Und das eigentliche Thema dieses Posts – ich bin irgendwie abgeschweift – Wie Kinder lernen, mit Finanzen umzugehen – wird auch behandelt. Hier findet sich im letzten Absatz eine kleine Werbung für comdirect; ich kann über sowas aber gut hinwegsehen. Immerhin werden hier gebündelt und kostenlos viele wertvolle Informationen geliefert, die ich mir sonst mühevoll zusammensuchen müsste.

Bei Madame Moneypenny habe ich mich sofort festgelesen – Natascha schreibt hier verständlich über Finanzthemen, um Frauen in die finanzielle Unabhängigkeit zu begleiten. Genau das, was ich brauche.

Auch auf Edition F findet man viele gute Artikel zum Thema Finanzen und Geld – einfach in die Suche Geld eingeben – oder Mitglied in der Future Female Force werden, dort werden Finanzen ebenfalls behandelt.

Über Kindersparbücher. Vorsorge und Altersarmut

Ein Anfang!

Auch, wenn ich mit diesem Post weder Ratschläge dazu geben kann, wie man Kindern den richtigen Umgang mit Geld beibringt noch dazu, welche Anlageformen für Frauen die richtigen sind, um sich abzusichern. Mir persönlich hat es unheimlich viel gebracht, mich erstmalig so richtig mit dem Thema Finanzen und Absicherung auseinanderzusetzen.

Ich überlege, was ich mir wichtig ist und finde heraus, was ich angehen muss.
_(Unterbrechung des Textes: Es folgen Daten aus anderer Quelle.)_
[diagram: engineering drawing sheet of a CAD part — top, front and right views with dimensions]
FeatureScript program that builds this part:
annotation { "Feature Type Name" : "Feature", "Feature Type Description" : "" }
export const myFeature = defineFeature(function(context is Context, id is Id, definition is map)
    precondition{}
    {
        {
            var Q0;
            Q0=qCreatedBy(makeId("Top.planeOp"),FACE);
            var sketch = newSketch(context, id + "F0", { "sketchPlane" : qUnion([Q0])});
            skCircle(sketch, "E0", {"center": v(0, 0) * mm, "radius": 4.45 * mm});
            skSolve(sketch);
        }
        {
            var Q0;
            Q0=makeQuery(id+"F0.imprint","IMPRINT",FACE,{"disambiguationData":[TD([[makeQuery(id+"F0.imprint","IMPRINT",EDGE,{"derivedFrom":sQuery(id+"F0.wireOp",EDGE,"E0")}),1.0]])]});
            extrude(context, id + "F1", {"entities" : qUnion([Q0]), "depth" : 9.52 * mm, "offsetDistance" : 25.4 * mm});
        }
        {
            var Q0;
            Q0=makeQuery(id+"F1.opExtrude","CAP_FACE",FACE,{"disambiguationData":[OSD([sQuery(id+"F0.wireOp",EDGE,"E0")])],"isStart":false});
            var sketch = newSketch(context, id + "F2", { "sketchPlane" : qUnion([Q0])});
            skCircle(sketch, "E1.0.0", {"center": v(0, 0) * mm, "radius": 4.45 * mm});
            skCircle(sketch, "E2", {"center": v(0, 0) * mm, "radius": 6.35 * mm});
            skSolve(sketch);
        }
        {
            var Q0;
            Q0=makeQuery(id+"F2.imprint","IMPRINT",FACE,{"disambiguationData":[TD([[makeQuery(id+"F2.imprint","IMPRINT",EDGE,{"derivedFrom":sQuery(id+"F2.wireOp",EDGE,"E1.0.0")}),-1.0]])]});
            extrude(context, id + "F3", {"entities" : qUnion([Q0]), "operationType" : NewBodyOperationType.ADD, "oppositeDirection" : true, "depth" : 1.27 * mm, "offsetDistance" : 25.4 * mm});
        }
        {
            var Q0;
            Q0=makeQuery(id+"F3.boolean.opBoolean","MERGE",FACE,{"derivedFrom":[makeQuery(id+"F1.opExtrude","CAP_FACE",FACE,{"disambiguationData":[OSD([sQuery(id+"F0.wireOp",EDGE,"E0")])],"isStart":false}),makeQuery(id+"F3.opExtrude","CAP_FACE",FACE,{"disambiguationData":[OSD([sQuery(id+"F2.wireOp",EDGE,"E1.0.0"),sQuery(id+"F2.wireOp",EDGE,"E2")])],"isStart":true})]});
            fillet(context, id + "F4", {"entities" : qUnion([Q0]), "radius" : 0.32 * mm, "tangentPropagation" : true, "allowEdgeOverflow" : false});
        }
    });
Und mein Fazit aus den Recherchen und dem Schreiben dieses Posts sind zwei Dinge:

  • Ich möchte finanziell unabhängig und abgesichert sein und auch verstehen, wie und wo ich mein Geld anlege
  • Kinder lernen immer noch am Meisten durch Vorleben. Und ein guter Schritt ist schonmal, dass sie sehen, dass wir uns gemeinsam um ihr Geld kümmern.
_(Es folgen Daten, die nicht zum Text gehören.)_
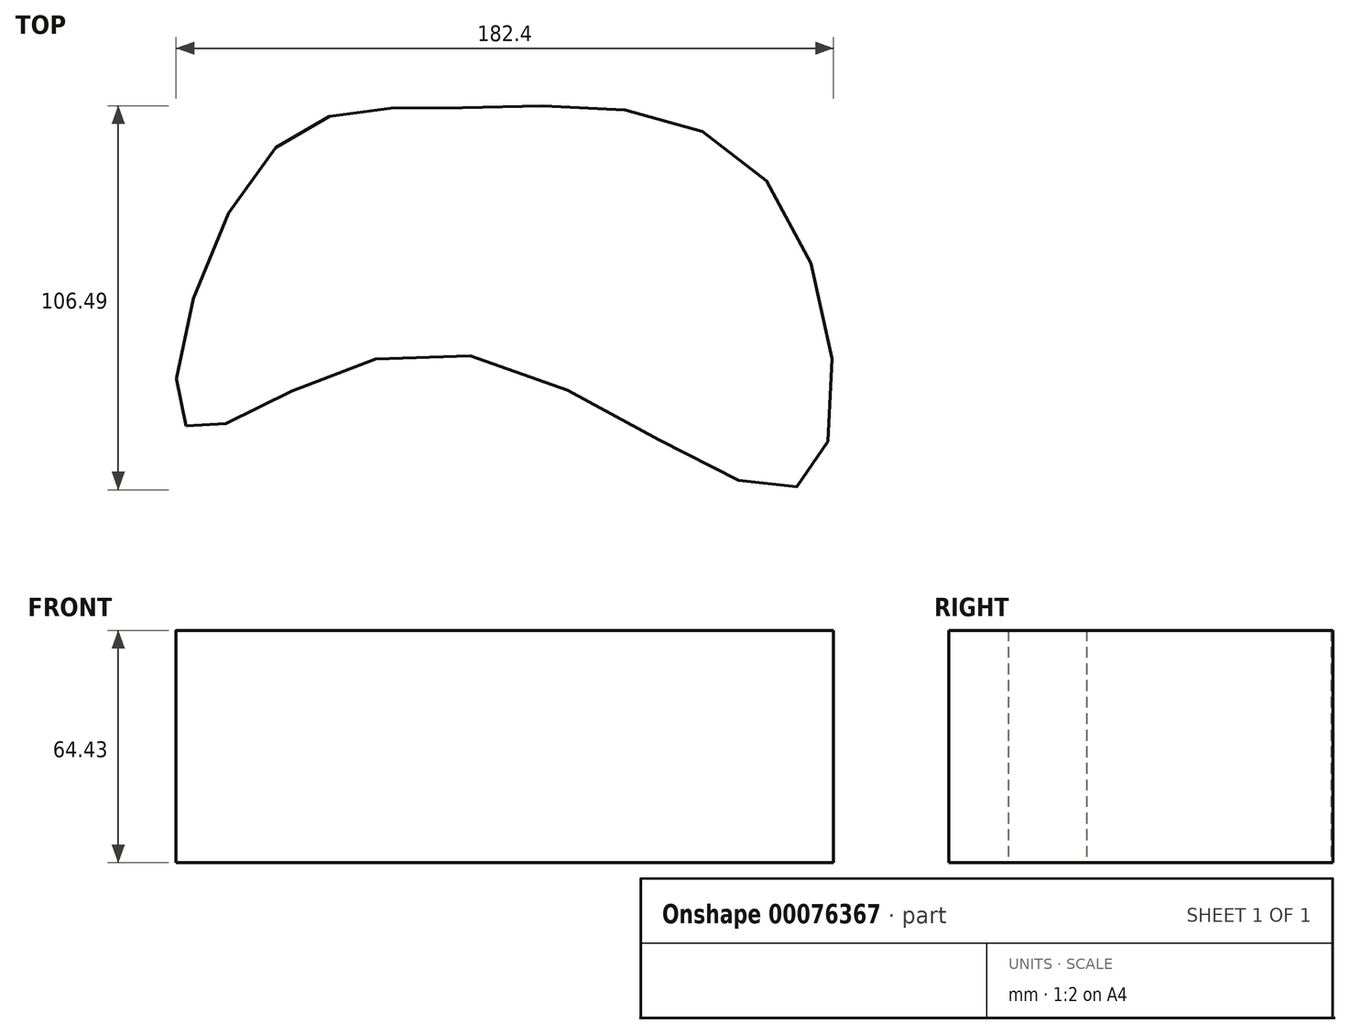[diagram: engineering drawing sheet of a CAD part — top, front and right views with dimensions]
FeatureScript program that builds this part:
annotation { "Feature Type Name" : "Feature", "Feature Type Description" : "" }
export const myFeature = defineFeature(function(context is Context, id is Id, definition is map)
    precondition{}
    {
        {
            var Q0;
            Q0=qCreatedBy(makeId("Top.planeOp"),FACE);
            var sketch = newSketch(context, id + "F0", { "sketchPlane" : qUnion([Q0])});
            skFitSpline(sketch, "E0", {"points": [v(-69.17, -29.98) * mm, v(0, -9.45) * mm, v(101.36, -46.32) * mm, v(91.2, 38.88) * mm, v(6.9, 58.32) * mm, v(-47.75, 43.6) * mm, v(-69.17, -29.98) * mm]});
            skSolve(sketch);
        }
        {
            var Q0;
            Q0=makeQuery(id+"F0.imprint","IMPRINT",FACE,{"disambiguationData":[TD([[makeQuery(id+"F0.imprint","IMPRINT",EDGE,{"derivedFrom":sQuery(id+"F0.wireOp",EDGE,"E0")}),1.0]])]});
            extrude(context, id + "F1", {"entities" : qUnion([Q0]), "depth" : 64.43 * mm});
        }
    });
Der Rest, vor allem bezogen auf die Kinder, kommt sicher auch. Erstmal das Sparbuch, in diesem Zuge haben wir gleich schon mal erklärt, was Zinsen sind. Taschengeld, selbst bezahlen, mal gucken, was wieviel kostet oder was man alles für einen bestimmten Betrag kaufen kann. Wir probieren einfach aus und ich berichte dann.

Auch noch interessant zum Thema Finanzen:

Am Dienstag, den 17. April gibt es einen Live-Talk auf Facebook mit dem Titel „Finanzen. Womit starten? Was tun?, den ich mir sicher anschauen werde.

Auf Pinterest einfach mal nach Finanzen organisieren suchen. Hier findet man Tipps und Vorlagen für „Haushaltsbücher“ und und und.

Finanz-Apps. Da kann ich noch keine Empfehlung abgegeben, aber ich werde mir auf jeden Fall die ein oder andere runterladen, um im Alltag einen Überblick über meine Finanzen zu behalten und zu sehen, wo ich Geld einsparen kann, um es dann investieren zu können.

Erfahrungen und Tipps?

Wie macht ihr das denn mit eurer Vorsorge? Habt ihr einen finanziellen Ausgleich mit eurem Partner für die Zeit, in der ihr euch um die Kinder kümmert? Gilt ja für Männer, die zuhause bleiben, genau so. Auch, wenn die immer noch deutlich in der Minderheit sind.

Und wie regelt ihr das mit dem Geld der Kinder? Was müssen sie von ihrem Taschengeld kaufen und wieviel bekommen sie in welchem Alter?